The arts subversives in that room see what’s happening: As one said, “Critics are like bees, but when they’re not there, you miss them.” Nor was there an answer on this night for how a city with a strong cultural scene can deal with the dearth of arts reporting here. But in looking around the packed room, and seeing the absence of representatives from the local daily paper, and city and county government, it seems clear that the arts will have to go it alone.
Jazz Festival Club Passes on sale
With the announcement that Club Passes are now on sale, the CGI Rochester International Jazz Festival, running from June 19-27, revealed the resurrection of two of its former club venues. The Little Theatre, which has been under renovation, and its 300 seats are back, along with what’s now called the 650-seat (and nicely air-conditioned) Auditorium at South Clinton, previously known as Xerox Auditorium.
That makes for 13 club venues at the 19th annual event, along with the free stages scattered in and around the East End District. The full festival lineup is generally released in March. The concert announcements for Kodak Hall at Eastman Theatre usually start showing up at the end of the year and into 2020, and are separately sold tickets.
As was the case last year, Club Passes come in three-day and nine-day versions, and can be shared if you’re not using it. The three-day pass is $154 (plus a $6 service charge, $8 if mailed) until Dec. 31; the nine-day pass is $194 (again with the $6 service charge, $8 if mailed) until Dec. 31.

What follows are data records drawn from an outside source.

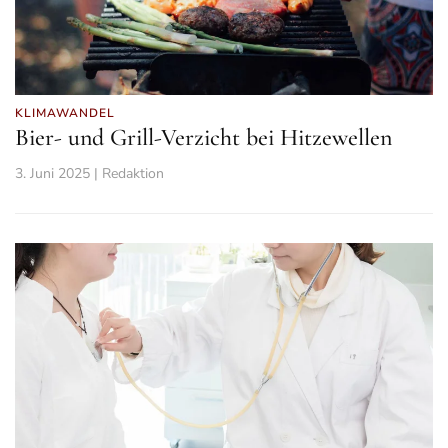
KLIMAWANDEL
Bier- und Grill-Verzicht bei Hitzewellen
3. Juni 2025 | Redaktion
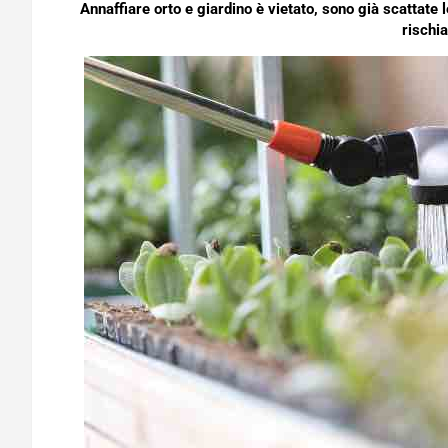
Annaffiare orto e giardino è vietato, sono già scattate 
rischia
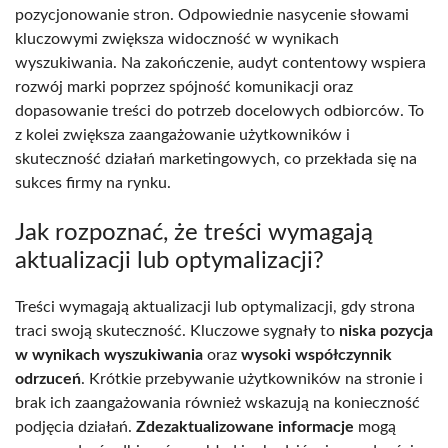
pozycjonowanie stron. Odpowiednie nasycenie słowami
kluczowymi zwiększa widoczność w wynikach
wyszukiwania. Na zakończenie, audyt contentowy wspiera
rozwój marki poprzez spójność komunikacji oraz
dopasowanie treści do potrzeb docelowych odbiorców. To
z kolei zwiększa zaangażowanie użytkowników i
skuteczność działań marketingowych, co przekłada się na
sukces firmy na rynku.
Jak rozpoznać, że treści wymagają
aktualizacji lub optymalizacji?
Treści wymagają aktualizacji lub optymalizacji, gdy strona
traci swoją skuteczność. Kluczowe sygnały to
niska pozycja
w wynikach wyszukiwania
oraz
wysoki współczynnik
odrzuceń
. Krótkie przebywanie użytkowników na stronie i
brak ich zaangażowania również wskazują na konieczność
podjęcia działań.
Zdezaktualizowane informacje
mogą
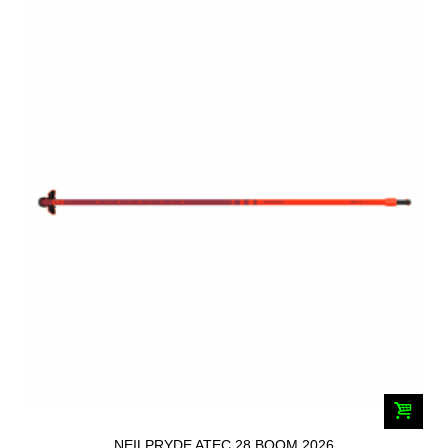
NEILPRYDE ATEC 28 BOOM 2026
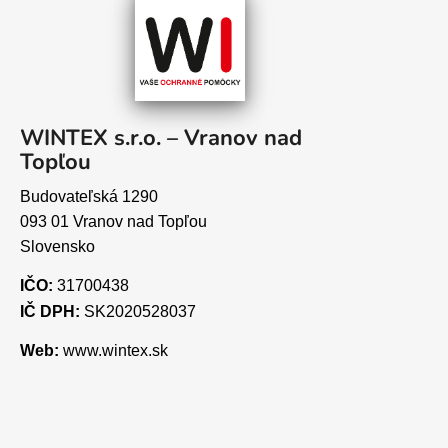
WINTEX s.r.o. – Vranov nad
Topľou
Budovateľská 1290
093 01 Vranov nad Topľou
Slovensko
IČO:
31700438
IČ DPH:
SK2020528037
Web:
www.wintex.sk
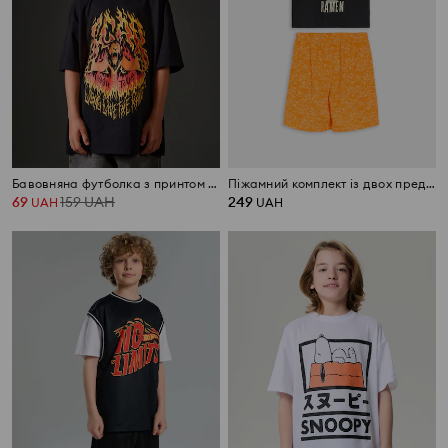
Бавовняна футболка з принтом Lion King
Піжамний комплект із двох предметів Naruto
69
159
UAH
249
UAH
UAH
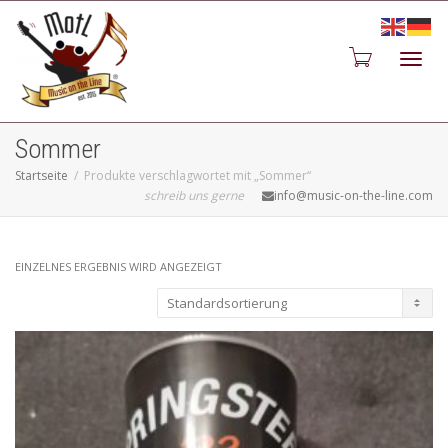
Toggl
Sommer
Startseite
Produkte verschlagwortet mit „Sommer“
schreib uns gerne
info@music-on-the-line.com
navig
EINZELNES ERGEBNIS WIRD ANGEZEIGT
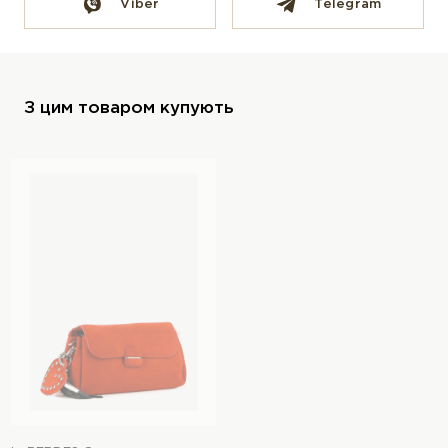
Viber
Telegram
З цим товаром купують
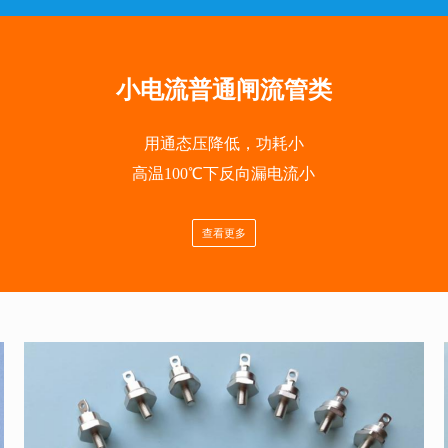
小电流普通闸流管类
用通态压降低，功耗小
高温100℃下反向漏电流小
查看更多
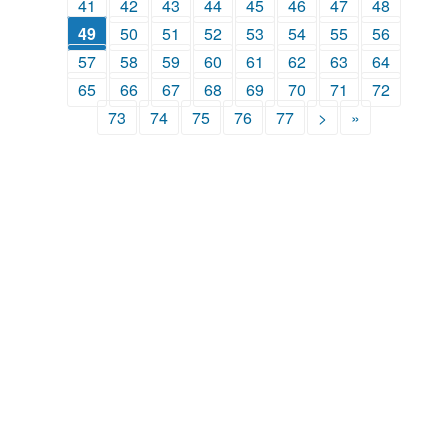
41
42
43
44
45
46
47
48
49
50
51
52
53
54
55
56
57
58
59
60
61
62
63
64
65
66
67
68
69
70
71
72
73
74
75
76
77
>
»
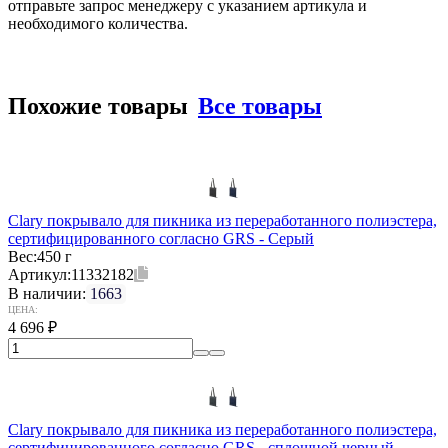
отправьте запрос менеджеру с указанием артикула и
необходимого количества.
Похожие товары
Все товары
Clary покрывало для пикника из переработанного полиэстера,
сертифицированного согласно GRS - Серый
Вес:
450 г
Артикул:
11332182
В наличии:
1663
ЦЕНА:
4 696
₽
Clary покрывало для пикника из переработанного полиэстера,
сертифицированного согласно GRS - сплошной черный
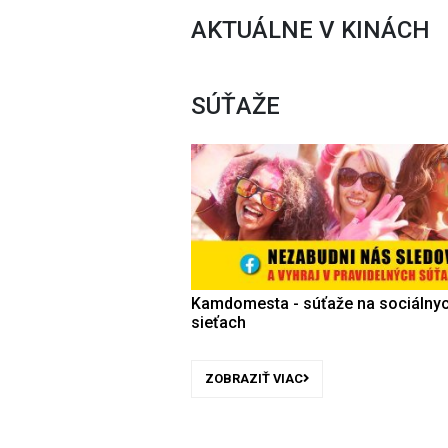
AKTUÁLNE V KINÁCH
SÚŤAŽE
Kamdomesta - súťaže na sociálny
sieťach
ZOBRAZIŤ VIAC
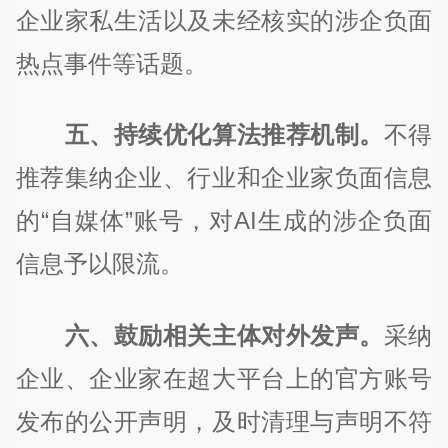
企业家私生活以及未经核实的涉企负面
热点事件等话题。
五、持续优化算法推荐机制。
不得
推荐集纳企业、行业和企业家负面信息
的“自媒体”账号，对AI生成的涉企负面
信息予以限流。
六、鼓励相关主体对外发声。
采纳
企业、企业家在超大平台上的官方账号
发布的公开声明，及时清理与声明不符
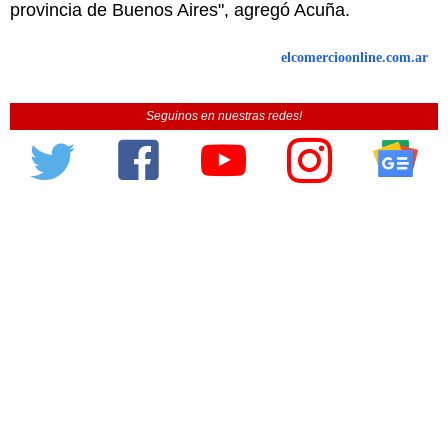
provincia de Buenos Aires", agregó Acuña.
elcomercioonline.com.ar
Seguinos en nuestras redes!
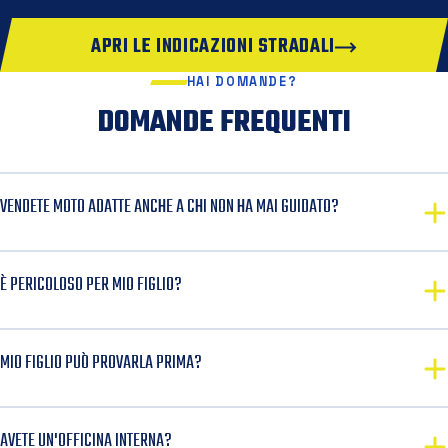
APRI LE INDICAZIONI STRADALI
HAI DOMANDE?
DOMANDE FREQUENTI
VENDETE MOTO ADATTE ANCHE A CHI NON HA MAI GUIDATO?
È PERICOLOSO PER MIO FIGLIO?
MIO FIGLIO PUÒ PROVARLA PRIMA?
AVETE UN'OFFICINA INTERNA?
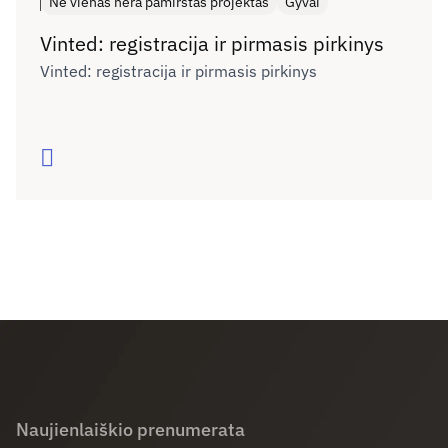
Nė vienas nėra pamirštas projektas
Gyvai
Vinted: registracija ir pirmasis pirkinys
Vinted: registracija ir pirmasis pirkinys
Skaityti
Naujienlaiškio prenumerata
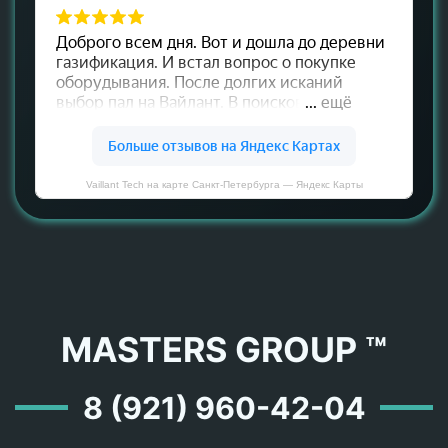
Vaillant Tech на карте Санкт‑Петербурга — Яндекс Карты
MASTERS GROUP ™
8 (921) 960-42-04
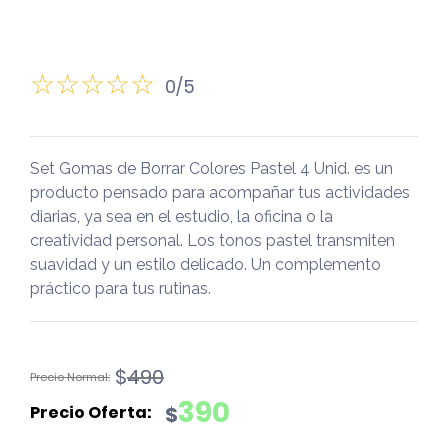
0/5
Set Gomas de Borrar Colores Pastel 4 Unid. es un
producto pensado para acompañar tus actividades
diarias, ya sea en el estudio, la oficina o la
creatividad personal. Los tonos pastel transmiten
suavidad y un estilo delicado. Un complemento
práctico para tus rutinas.
El
El
$
490
precio
precio
390
$
original
actual
era:
es:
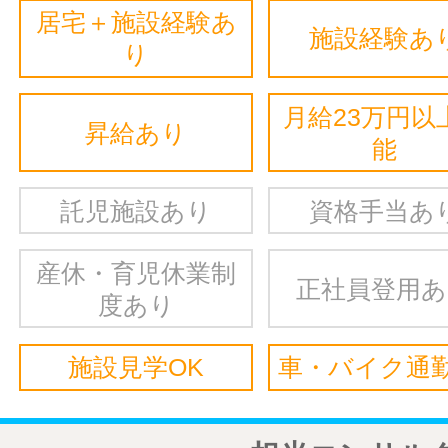
居宅＋施設経験あ
施設経験あ
り
月給23万円以
昇給あり
能
託児施設あり
資格手当あ
産休・育児休業制
正社員登用
度あり
施設見学OK
車・バイク通勤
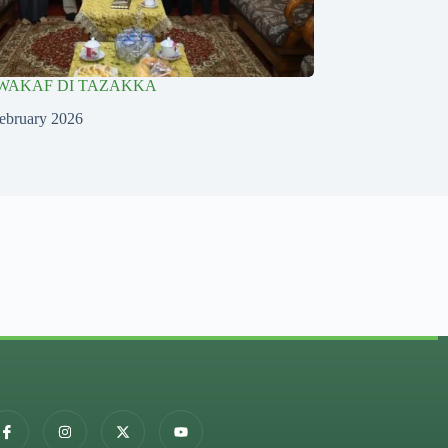
WAKAF DI TAZAKKA
ebruary 2026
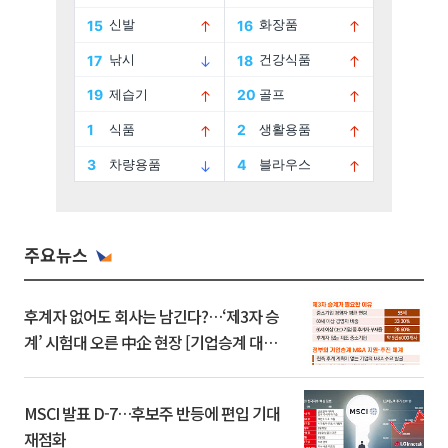
주요뉴스
후계자 없어도 회사는 남긴다?…‘제3자 승
계’ 시험대 오른 中企 현장 [기업승계 대전
환]
MSCI 발표 D-7…후보주 반등에 편입 기대
재점화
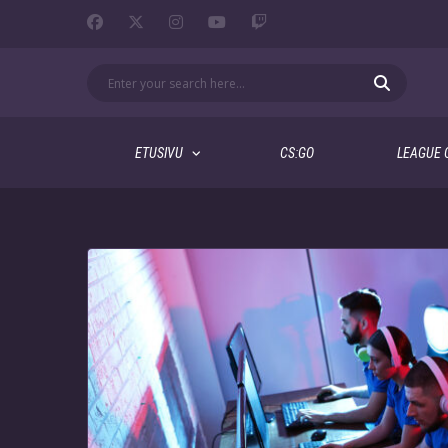
ETUSIVU
CS:GO
LEAGUE 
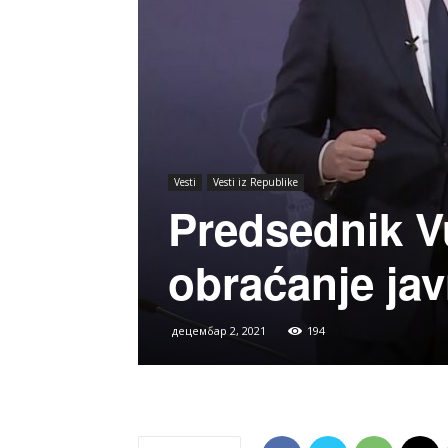
Vesti
Vesti iz Republike
Predsednik V
obraćanje jav
децембар 2, 2021
194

From there, the three-day pass goes up to $174 through March 16, and is $194 from there on to the festival, or until they’re sold out. Same for the nine-day pass: From Jan. 1 through March 16, they’re $224, and from March 17 to the festival, or until they’re sold out, they’re $254. They’re available at rochesterjazz.com and by calling (585) 454-2060.
Single tickets to Club Pass venues without a pass will be $35 for Kilbourn Hall and $30 for the other venues, with no advance sales available for those shows.